What do you think of this? <http://sourceforge.net/projects/timeandmoney/>.

I haven't used the library, but its author (Eric Evans) is an old Smalltalker
who wrote a good book, _Domain Driven Design_ , in which the examples are in
Java. The book is immersed in OO but also kind of points the way beyond OO
into something more like "how to develop domain languages", which I find more
interesting.

------
slindstr
Yep, though it was internal to the company I used to work for. The project I
was on had probably one of the best teams I will ever be on - everyone (for
the most part) followed coding standards and if someone didn't then they were
called out on it. It was a pretty mature project, and though the source code
we inherited had been thrown together in haste, over time we refactored a good
deal of that code.

Whenever we had to write new code, we had to propose to our peers what we
intended on doing and how we intended on doing it. Keeping senior members of
the team in the loop kept the younger guys (like myself) in check when it came
to implementations and design pattern usage.

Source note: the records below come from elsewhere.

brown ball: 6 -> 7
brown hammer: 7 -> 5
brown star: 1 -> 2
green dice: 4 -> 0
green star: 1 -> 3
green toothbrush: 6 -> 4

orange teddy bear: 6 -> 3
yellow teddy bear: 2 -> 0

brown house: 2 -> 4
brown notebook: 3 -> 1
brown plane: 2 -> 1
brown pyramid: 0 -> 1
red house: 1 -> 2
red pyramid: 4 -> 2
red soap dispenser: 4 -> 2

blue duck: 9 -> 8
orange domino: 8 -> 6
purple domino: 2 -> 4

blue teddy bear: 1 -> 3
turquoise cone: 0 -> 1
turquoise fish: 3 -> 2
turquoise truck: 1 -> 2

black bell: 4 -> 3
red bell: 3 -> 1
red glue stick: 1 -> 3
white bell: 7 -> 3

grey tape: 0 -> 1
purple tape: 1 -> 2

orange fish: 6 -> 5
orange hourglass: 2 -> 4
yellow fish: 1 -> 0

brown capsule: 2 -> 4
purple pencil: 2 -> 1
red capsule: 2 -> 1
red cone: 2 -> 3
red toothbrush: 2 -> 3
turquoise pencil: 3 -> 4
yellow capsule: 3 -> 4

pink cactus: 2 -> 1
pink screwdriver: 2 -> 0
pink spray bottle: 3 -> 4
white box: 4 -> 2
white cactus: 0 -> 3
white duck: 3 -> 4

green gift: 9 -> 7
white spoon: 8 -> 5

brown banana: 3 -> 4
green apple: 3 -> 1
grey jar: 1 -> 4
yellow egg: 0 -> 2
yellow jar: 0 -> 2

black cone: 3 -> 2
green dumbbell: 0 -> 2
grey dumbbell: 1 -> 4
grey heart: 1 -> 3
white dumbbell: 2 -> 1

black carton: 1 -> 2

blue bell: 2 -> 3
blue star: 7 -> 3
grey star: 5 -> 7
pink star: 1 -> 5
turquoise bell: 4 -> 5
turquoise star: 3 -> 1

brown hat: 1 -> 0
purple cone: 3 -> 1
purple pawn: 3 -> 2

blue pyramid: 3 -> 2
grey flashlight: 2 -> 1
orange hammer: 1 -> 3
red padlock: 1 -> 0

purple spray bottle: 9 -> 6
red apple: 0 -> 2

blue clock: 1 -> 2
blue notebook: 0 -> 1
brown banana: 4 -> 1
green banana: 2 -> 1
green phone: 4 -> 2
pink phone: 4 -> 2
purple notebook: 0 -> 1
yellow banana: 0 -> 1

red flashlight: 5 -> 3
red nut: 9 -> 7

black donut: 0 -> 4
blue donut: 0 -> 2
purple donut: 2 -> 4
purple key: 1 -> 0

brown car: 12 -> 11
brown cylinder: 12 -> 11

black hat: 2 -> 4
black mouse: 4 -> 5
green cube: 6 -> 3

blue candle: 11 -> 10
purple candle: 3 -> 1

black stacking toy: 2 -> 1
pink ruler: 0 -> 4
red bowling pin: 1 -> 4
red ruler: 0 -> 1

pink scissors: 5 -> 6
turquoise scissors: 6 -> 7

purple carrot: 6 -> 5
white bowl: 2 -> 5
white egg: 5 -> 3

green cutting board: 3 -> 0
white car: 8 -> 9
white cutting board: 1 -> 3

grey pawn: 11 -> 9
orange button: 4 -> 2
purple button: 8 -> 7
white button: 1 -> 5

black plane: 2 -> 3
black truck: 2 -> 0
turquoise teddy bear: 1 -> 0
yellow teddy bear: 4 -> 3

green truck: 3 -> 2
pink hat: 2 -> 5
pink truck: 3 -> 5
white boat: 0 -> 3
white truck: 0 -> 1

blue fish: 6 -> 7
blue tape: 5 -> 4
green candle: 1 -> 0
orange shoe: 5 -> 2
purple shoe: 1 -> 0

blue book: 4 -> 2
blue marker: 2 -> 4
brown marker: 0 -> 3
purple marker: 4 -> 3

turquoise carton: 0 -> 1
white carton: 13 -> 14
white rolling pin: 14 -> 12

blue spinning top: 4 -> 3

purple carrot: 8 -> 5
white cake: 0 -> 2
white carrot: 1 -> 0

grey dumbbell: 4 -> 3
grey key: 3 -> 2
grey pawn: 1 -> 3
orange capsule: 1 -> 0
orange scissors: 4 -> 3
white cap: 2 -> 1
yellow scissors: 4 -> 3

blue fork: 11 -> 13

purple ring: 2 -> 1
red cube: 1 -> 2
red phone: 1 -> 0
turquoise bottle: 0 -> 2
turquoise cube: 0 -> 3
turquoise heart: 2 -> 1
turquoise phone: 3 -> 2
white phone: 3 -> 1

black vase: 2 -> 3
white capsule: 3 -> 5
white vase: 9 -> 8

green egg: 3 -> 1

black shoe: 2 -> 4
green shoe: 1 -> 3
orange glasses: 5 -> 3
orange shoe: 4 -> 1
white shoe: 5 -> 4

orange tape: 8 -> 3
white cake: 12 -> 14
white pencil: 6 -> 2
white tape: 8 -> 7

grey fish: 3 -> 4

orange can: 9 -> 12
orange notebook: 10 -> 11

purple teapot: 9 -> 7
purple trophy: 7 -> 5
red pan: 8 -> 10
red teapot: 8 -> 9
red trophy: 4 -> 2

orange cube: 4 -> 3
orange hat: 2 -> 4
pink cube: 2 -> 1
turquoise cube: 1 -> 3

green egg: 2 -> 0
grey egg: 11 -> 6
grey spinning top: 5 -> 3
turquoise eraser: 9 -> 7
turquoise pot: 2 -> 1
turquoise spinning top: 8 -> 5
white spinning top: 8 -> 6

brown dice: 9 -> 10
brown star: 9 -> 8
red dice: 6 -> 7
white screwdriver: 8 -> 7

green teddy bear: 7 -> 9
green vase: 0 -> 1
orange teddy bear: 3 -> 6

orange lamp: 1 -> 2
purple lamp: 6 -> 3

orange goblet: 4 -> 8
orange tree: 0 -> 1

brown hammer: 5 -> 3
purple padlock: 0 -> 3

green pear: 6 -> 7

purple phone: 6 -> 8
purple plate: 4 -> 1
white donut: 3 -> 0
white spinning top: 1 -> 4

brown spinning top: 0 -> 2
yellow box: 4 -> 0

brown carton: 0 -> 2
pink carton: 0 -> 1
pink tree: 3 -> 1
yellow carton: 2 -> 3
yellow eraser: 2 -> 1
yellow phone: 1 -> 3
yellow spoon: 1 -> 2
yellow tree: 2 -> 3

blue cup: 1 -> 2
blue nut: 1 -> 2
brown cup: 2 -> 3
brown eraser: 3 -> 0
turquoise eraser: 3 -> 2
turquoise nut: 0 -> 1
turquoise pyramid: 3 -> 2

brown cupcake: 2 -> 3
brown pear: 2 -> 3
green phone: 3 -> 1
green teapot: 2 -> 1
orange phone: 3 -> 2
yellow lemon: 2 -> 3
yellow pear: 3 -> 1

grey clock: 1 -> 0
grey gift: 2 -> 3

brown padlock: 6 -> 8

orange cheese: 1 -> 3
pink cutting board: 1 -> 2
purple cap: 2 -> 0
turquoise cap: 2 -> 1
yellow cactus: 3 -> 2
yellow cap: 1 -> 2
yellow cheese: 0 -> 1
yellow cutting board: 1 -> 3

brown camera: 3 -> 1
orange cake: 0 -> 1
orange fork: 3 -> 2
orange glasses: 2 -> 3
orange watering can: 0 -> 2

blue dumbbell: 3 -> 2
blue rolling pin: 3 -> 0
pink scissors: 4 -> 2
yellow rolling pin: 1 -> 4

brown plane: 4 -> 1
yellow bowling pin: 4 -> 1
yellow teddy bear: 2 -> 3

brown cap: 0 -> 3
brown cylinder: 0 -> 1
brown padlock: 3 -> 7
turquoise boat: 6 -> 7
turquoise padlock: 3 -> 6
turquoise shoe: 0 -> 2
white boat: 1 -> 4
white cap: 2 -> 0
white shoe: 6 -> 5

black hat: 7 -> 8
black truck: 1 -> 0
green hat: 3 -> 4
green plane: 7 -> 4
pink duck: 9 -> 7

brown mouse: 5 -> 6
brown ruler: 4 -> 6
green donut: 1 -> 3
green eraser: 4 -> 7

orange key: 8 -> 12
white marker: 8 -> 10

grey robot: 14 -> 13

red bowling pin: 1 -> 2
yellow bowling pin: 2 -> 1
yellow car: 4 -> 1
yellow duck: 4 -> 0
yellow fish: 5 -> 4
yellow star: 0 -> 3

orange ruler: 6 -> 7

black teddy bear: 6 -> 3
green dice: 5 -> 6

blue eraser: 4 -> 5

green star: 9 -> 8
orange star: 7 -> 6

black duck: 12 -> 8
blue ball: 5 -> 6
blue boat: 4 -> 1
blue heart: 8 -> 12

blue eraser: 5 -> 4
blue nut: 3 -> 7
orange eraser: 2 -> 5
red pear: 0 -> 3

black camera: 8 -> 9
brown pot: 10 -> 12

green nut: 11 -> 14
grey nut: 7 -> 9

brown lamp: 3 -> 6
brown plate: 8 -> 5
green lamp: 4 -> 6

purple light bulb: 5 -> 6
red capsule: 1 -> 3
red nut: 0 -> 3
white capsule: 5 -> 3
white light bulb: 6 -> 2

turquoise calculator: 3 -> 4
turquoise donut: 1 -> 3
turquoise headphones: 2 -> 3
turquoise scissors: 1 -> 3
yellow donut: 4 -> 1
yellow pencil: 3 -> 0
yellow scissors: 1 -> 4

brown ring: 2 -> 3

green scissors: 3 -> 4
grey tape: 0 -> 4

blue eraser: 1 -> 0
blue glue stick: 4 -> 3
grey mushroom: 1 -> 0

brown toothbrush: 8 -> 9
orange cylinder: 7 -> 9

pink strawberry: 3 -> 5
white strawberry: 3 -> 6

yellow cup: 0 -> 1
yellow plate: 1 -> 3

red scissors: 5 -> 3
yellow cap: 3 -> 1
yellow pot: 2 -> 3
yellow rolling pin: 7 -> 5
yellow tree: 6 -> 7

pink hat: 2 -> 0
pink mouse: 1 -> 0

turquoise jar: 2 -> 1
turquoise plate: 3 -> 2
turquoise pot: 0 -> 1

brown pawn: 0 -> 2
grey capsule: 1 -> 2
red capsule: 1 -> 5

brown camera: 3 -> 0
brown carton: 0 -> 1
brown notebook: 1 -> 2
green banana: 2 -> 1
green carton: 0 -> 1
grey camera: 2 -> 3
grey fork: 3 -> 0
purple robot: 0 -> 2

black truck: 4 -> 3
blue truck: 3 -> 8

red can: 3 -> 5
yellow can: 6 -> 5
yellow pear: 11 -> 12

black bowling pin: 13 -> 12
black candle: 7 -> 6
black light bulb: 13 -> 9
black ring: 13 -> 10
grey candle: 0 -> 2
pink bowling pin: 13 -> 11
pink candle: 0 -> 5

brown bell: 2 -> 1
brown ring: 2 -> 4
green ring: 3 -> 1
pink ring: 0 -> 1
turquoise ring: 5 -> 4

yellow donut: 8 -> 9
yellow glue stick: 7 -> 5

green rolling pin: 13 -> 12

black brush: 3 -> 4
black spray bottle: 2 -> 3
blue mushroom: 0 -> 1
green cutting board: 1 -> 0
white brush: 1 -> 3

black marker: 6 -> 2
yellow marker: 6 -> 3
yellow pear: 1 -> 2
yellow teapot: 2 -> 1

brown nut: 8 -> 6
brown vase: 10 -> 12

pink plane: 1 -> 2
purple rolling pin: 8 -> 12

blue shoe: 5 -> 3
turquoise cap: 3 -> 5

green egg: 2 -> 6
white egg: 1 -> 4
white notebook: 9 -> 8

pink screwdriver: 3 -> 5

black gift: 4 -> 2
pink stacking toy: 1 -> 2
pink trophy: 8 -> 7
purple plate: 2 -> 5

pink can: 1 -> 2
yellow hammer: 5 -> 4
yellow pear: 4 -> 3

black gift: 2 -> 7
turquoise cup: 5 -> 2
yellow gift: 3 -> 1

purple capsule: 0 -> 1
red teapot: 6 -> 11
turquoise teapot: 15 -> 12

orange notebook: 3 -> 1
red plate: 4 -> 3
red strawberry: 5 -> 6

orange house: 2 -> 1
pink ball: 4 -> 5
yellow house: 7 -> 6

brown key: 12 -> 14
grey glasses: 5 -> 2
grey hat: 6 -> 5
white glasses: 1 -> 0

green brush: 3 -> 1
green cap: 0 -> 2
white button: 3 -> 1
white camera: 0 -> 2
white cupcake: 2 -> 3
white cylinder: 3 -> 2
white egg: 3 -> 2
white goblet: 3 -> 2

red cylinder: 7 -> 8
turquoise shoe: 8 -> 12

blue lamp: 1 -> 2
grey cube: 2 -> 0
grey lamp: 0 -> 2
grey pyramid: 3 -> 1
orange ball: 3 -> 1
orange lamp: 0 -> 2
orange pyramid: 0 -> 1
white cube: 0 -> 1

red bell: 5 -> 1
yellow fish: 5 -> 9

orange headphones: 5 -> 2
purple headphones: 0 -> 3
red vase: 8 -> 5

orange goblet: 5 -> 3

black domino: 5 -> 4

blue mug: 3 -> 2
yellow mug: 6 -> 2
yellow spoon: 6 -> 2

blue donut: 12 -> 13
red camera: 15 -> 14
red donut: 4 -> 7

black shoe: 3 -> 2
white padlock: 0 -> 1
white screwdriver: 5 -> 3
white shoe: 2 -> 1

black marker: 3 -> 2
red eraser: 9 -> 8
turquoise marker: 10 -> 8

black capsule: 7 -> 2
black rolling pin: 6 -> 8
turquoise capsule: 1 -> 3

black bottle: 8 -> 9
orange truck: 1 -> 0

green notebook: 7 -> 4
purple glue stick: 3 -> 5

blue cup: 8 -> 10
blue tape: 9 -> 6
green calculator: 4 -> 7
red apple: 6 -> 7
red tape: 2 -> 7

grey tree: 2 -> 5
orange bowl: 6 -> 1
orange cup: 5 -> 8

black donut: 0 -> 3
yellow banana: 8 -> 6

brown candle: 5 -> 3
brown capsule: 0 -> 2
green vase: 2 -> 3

On top of that, a handful of the people on my team were RELIGIOUS about
writing comments first and then coding to the comments. All in all, it was a
great experience for me having been fresh out of undergrad.

------
jefflinwood
I've been developing in Java for a while, and a lot of Java code is ugly
because the "patterns" developers use are ugly. That's not to say that you
can't write great code in Java, but compare a Java app with JavaBean
getter/setters to Spring JDBC Template DAOs to a Rails app with ActiveRecord,
and it's no contest. Another source of ugliness is logging - logging libraries
that abstract away other logging libraries.

It was worse when EJB2 was the standard.

Take a look at the Play framework for some modern, non-enterprisey Java.

<http://www.playframework.org/>